Le succès de l'expérimentation est le critère fondamental pour nous permettre d'évaluer le bien-fondé d'une pérennisation. C'est également une condition de validité essentielle selon le juge constitutionnel : celui-ci vérifie, en effet, que la pérennisation ou la généralisation d'un dispositif dérogatoire repose bien sur une évaluation solide et convaincante de sa mise en oeuvre. Or le bilan de la mise en oeuvre du nouveau droit de préemption démontre bien la nécessité de pérenniser le dispositif. En effet, cette mesure législative a été activée environ 200 fois au cours des trois dernières années. Dans une centaine de cas, elle a permis à elle seule d'éviter des cessions de parcelles qui risquaient d'aggraver le mitage de la forêt francilienne, conformément à la volonté du législateur. La mise en oeuvre de ce droit a concerné des parcelles de très petite surface, ce qui minimise d'éventuelles atteintes aux droits des propriétaires forestiers et permet de lutter contre le morcellement excessif de la forêt francilienne. Enfin, notre droit ne comporte pas d'outils alternatifs d'une efficacité préventive comparable car, lorsqu'une parcelle est vendue, illégalement défrichée et artificialisée, il est particulièrement difficile, et souvent trop tard, pour intervenir en préservant l'intégrité des espaces boisés franciliens.
S'agissant de la conformité juridique de ce texte, qui ne s'applique que sur une portion du territoire hexagonal, on peut d'abord citer, comme précédent, la décision du Conseil constitutionnel qui a validé la création d'une taxe annuelle sur les locaux à usage de bureaux en Île-de-France. Le juge a pris en considération les « difficultés spécifiques » qui se manifestent sur ce territoire « avec une acuité particulière ». D'autre part, un récent arrêt Conseil d'État indique que la pérennisation locale d'une expérimentation n'est pas incompatible avec le droit en vigueur si elle est justifiée par une différence de situation.

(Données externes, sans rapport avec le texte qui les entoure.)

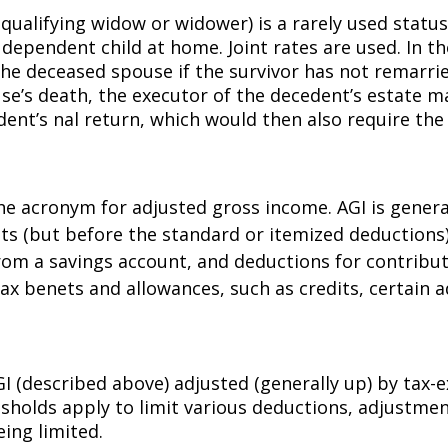
 qualifying widow or widower) is a rarely used statu
 dependent child at home. Joint rates are used. In t
 the deceased spouse if the survivor has not remarrie
se’s death, the executor of the decedent’s estate ma
nt’s final return, which would then also require th
 the acronym for adjusted gross income. AGI is genera
ments (but before the standard or itemized deducti
rom a savings account, and deductions for contributin
 benefits and allowances, such as credits, certain
 AGI (described above) adjusted (generally up) by ta
sholds apply to limit various deductions, adjustments
ing limited.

Pour justifier la nécessité d'un dispositif spécifique à la forêt francilienne, il convient de rappeler que celle-ci est trois fois plus morcelée que dans l'ensemble de l'hexagone, avec des parcelles d'une superficie moyenne d'un hectare, ce qui affaiblit son potentiel de gestion et de protection. Sa superficie de 261 000 hectares correspond à un taux de boisement de 21 % pour l'Île-de-France, contre 31 % en moyenne ailleurs en France, mais cet espace forestier doit être d'autant plus préservé qu'il bénéficie à 12 millions d'habitants, dans la région la plus densément peuplée de l'hexagone.
Je préconise donc l'adoption conforme de la proposition de loi pour pérenniser ce texte opérationnel et utile. Je souligne que toute modification, y compris de l'intitulé, impliquerait de repartir en « navette », au risque de voir s'enliser la procédure. Afin de garantir aux acteurs de terrain la lisibilité et la stabilité juridique dont ils ont besoin, je préconise une adoption conforme de ce texte.